Instruction.
Reproduce the lines below word for word, leaving out the pictures.

Data listing.
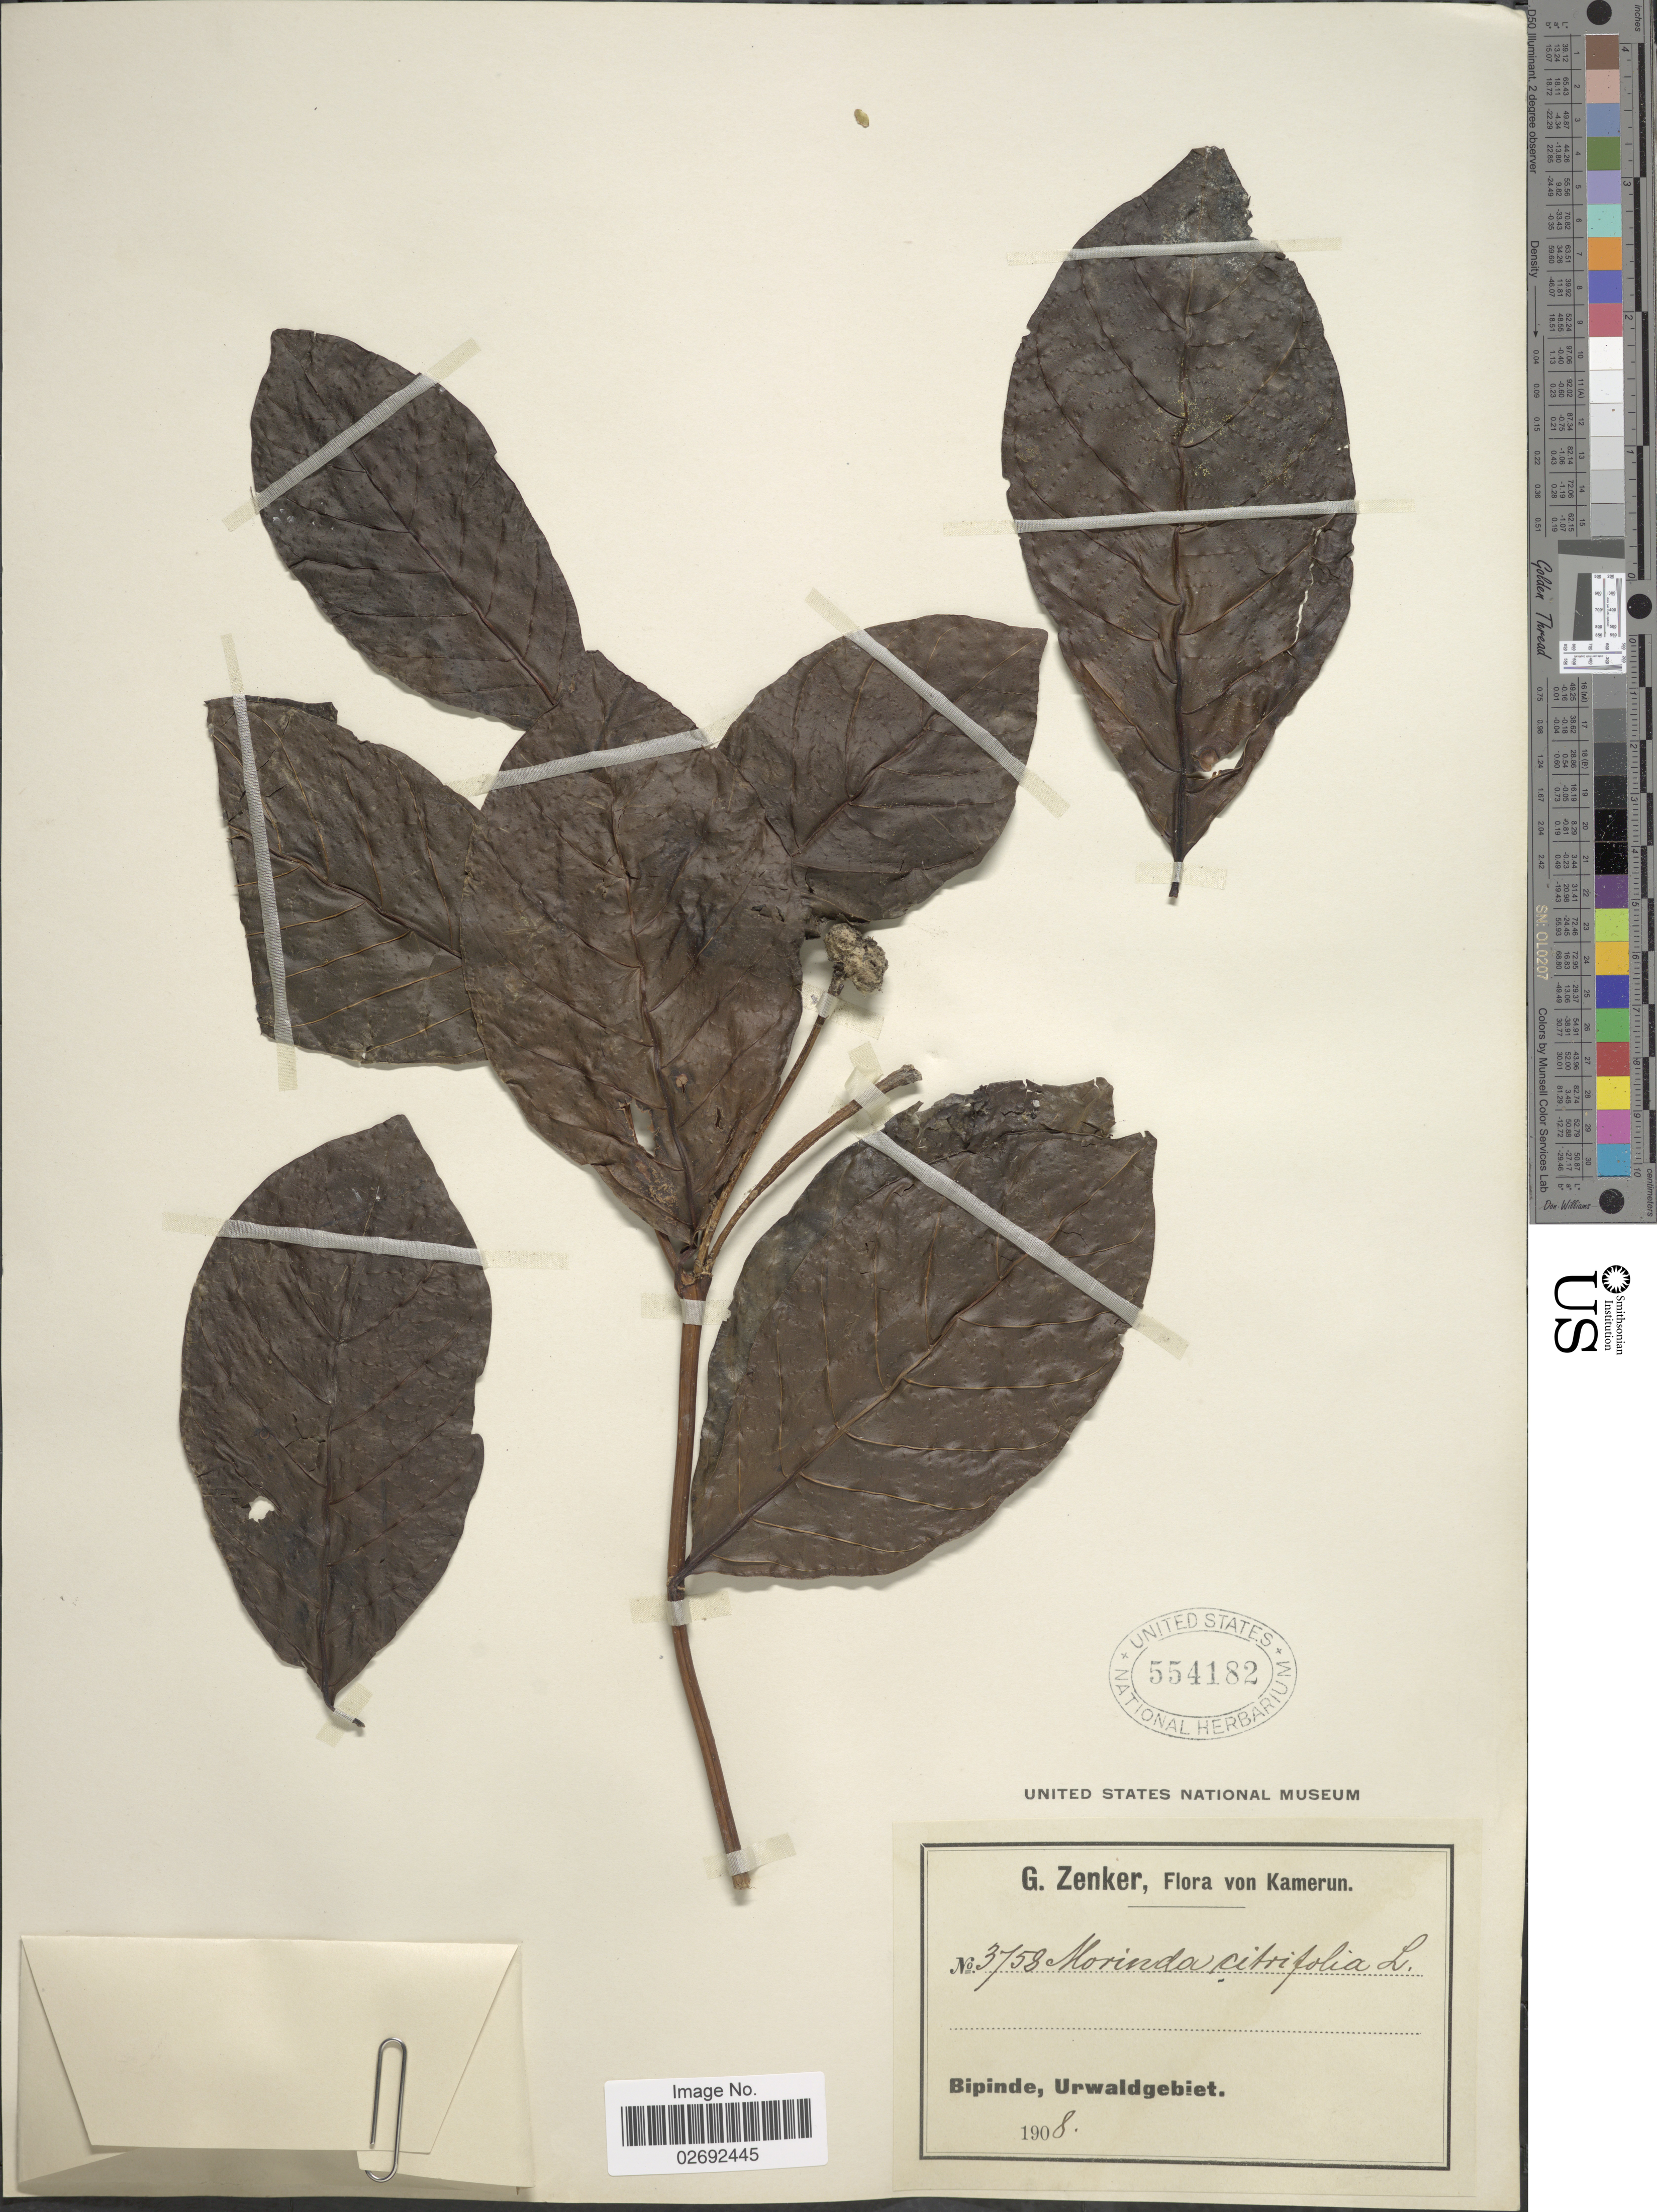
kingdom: Plantae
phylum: Tracheophyta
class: Magnoliopsida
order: Gentianales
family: Rubiaceae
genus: Morinda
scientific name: Morinda citrifolia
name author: L.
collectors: G. A. Zenker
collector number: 3758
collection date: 1908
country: Cameroon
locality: Kamerun. Bipinde, Urwaldgebiet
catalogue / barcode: US 554182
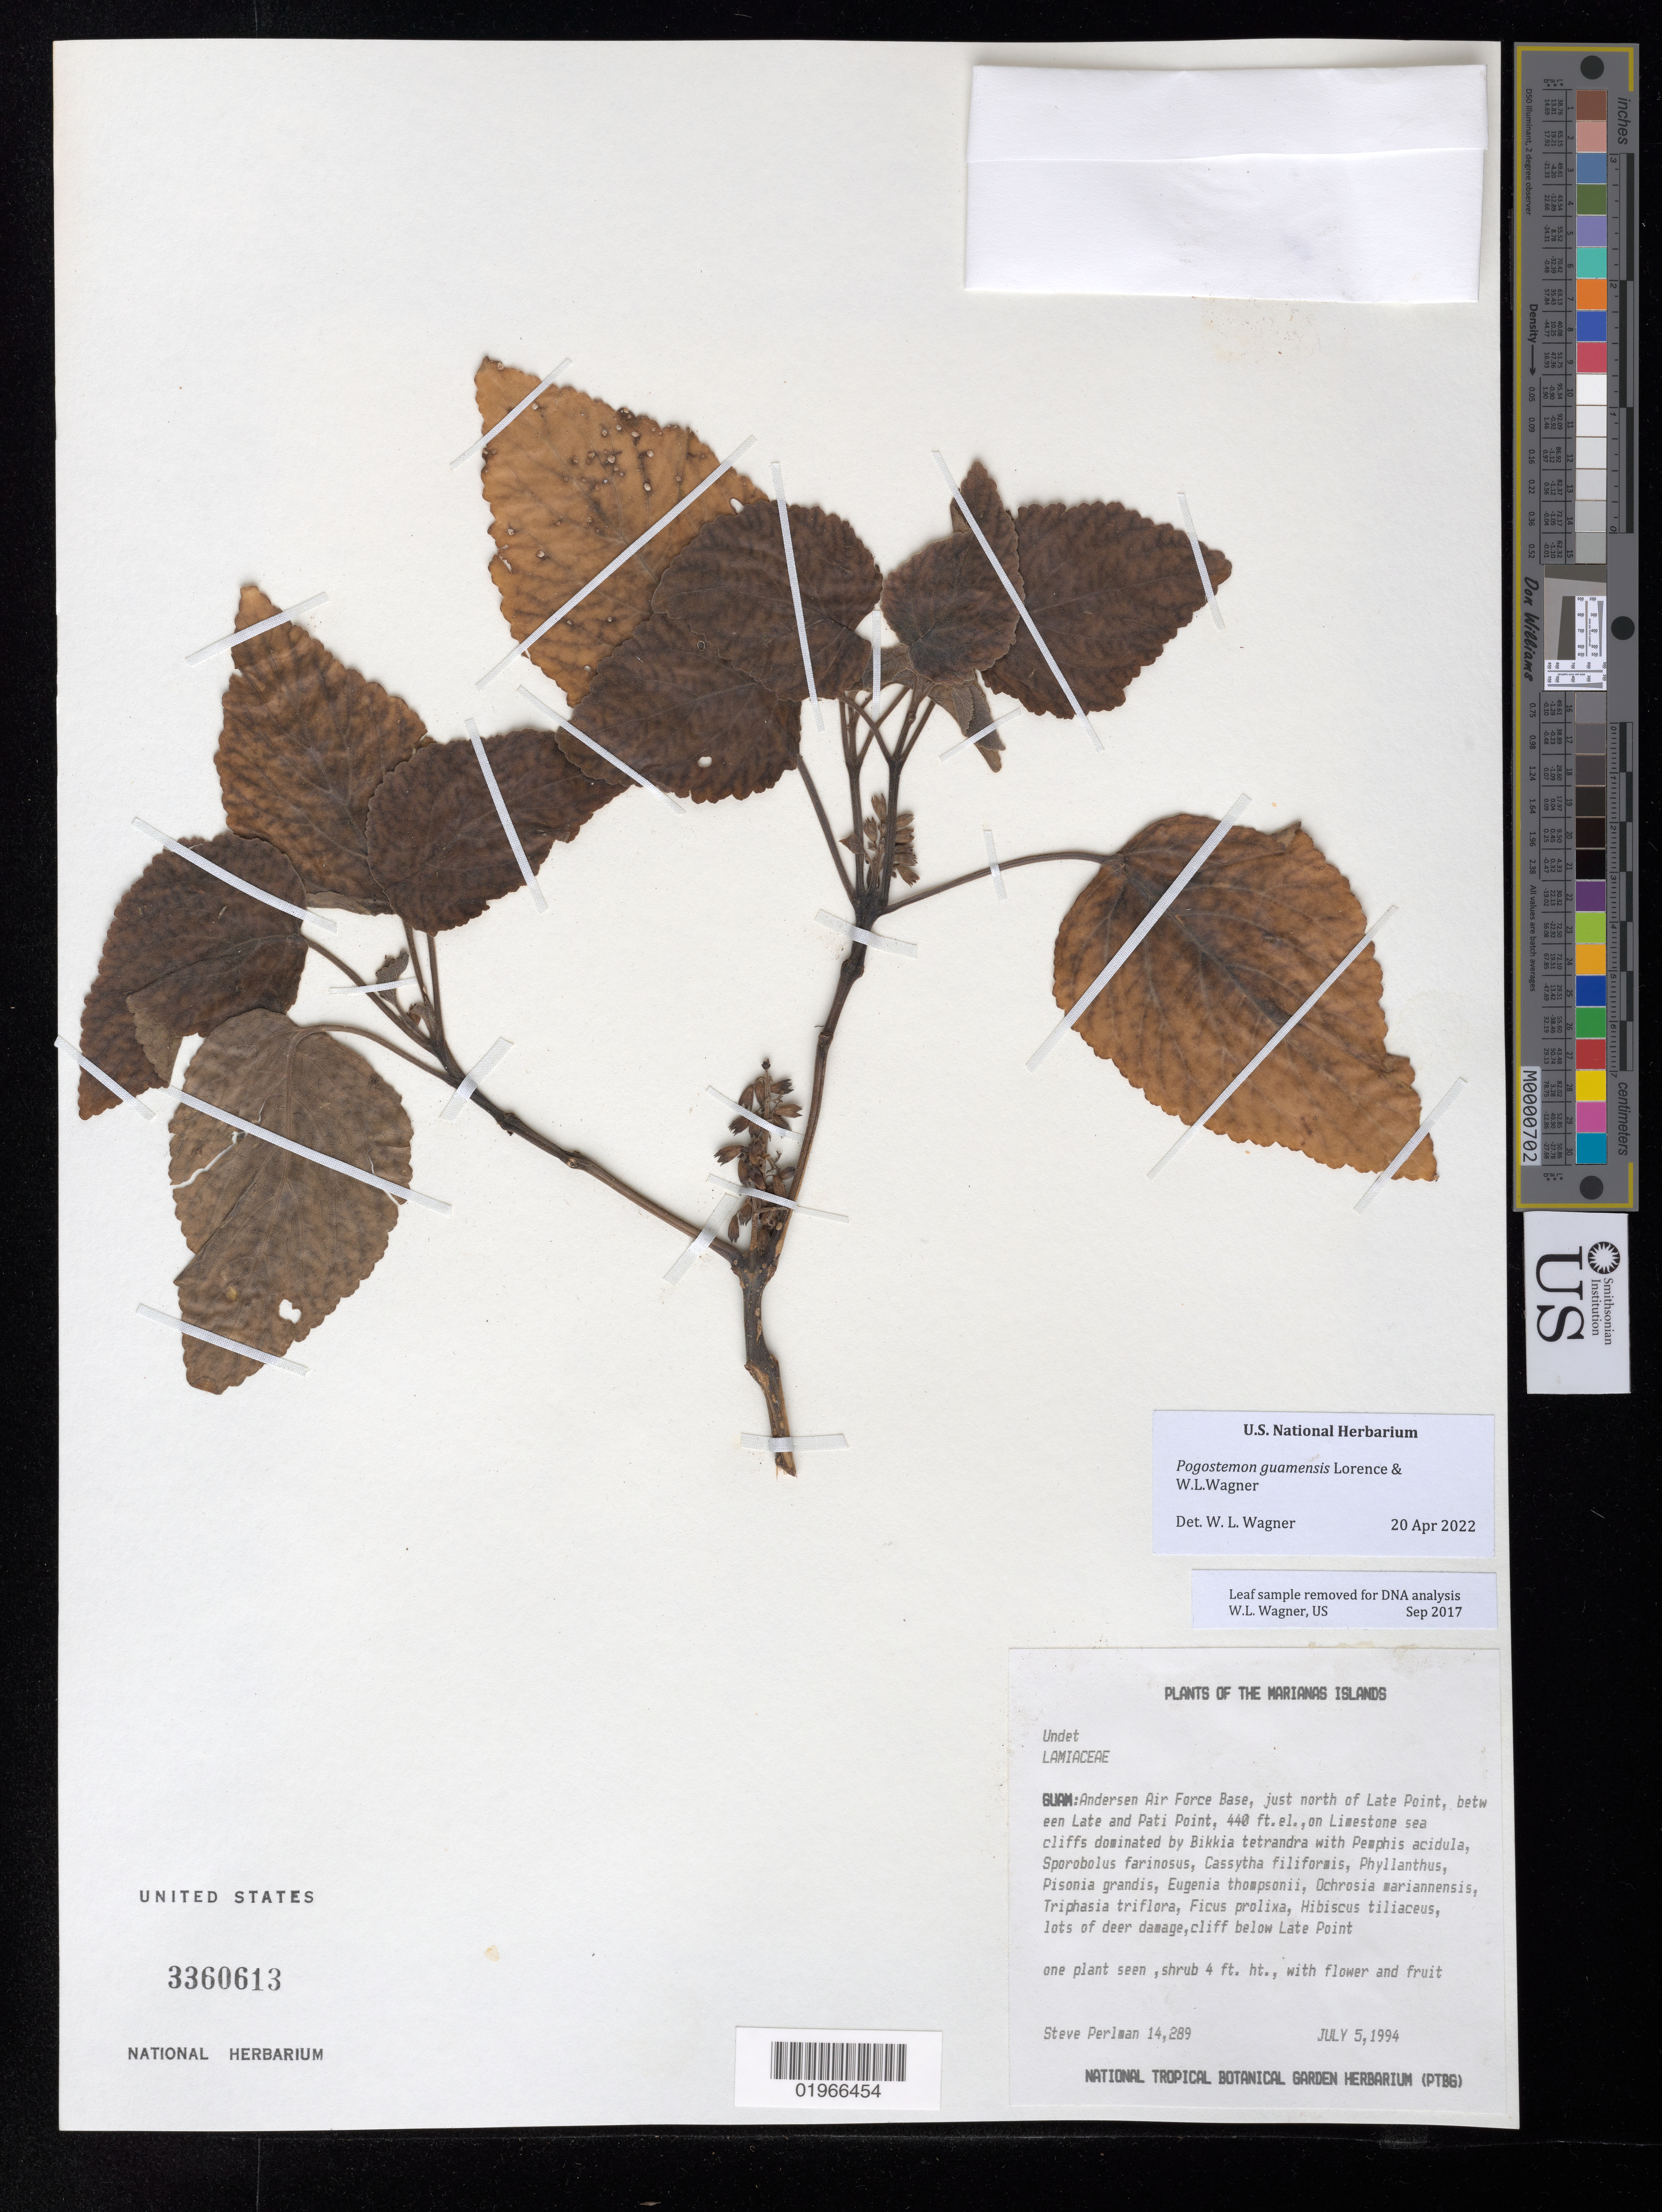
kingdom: Plantae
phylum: Tracheophyta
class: Magnoliopsida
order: Lamiales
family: Lamiaceae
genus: Pogostemon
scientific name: Pogostemon guamensis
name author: Lorence & W.L. Wagner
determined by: Wagner, W. L., (BOT), Smithsonian Institution - National Museum of Natural History (UNITED STATES)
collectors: S. P. Perlman & K. R. Wood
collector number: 14289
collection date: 1994-07-05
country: Guam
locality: Marianas Islands. Andersen Air Force Base, Late Point to Pati Point.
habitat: Limestone sea cliffs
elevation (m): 128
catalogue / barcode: US 3360613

Solution to this exercise.
kingdom: Plantae
phylum: Tracheophyta
class: Magnoliopsida
order: Gentianales
family: Rubiaceae
genus: Morinda
scientific name: Morinda citrifolia
name author: L.
collectors: G. A. Zenker
collector number: 3758
collection date: 1908
country: Cameroon
locality: Kamerun. Bipinde, Urwaldgebiet
catalogue / barcode: US 554182
kingdom: Plantae
phylum: Tracheophyta
class: Magnoliopsida
order: Lamiales
family: Lamiaceae
genus: Pogostemon
scientific name: Pogostemon guamensis
name author: Lorence & W.L. Wagner
determined by: Wagner, W. L., (BOT), Smithsonian Institution - National Museum of Natural History (UNITED STATES)
collectors: S. P. Perlman & K. R. Wood
collector number: 14289
collection date: 1994-07-05
country: Guam
locality: Marianas Islands. Andersen Air Force Base, Late Point to Pati Point.
habitat: Limestone sea cliffs
elevation (m): 128
catalogue / barcode: US 3360613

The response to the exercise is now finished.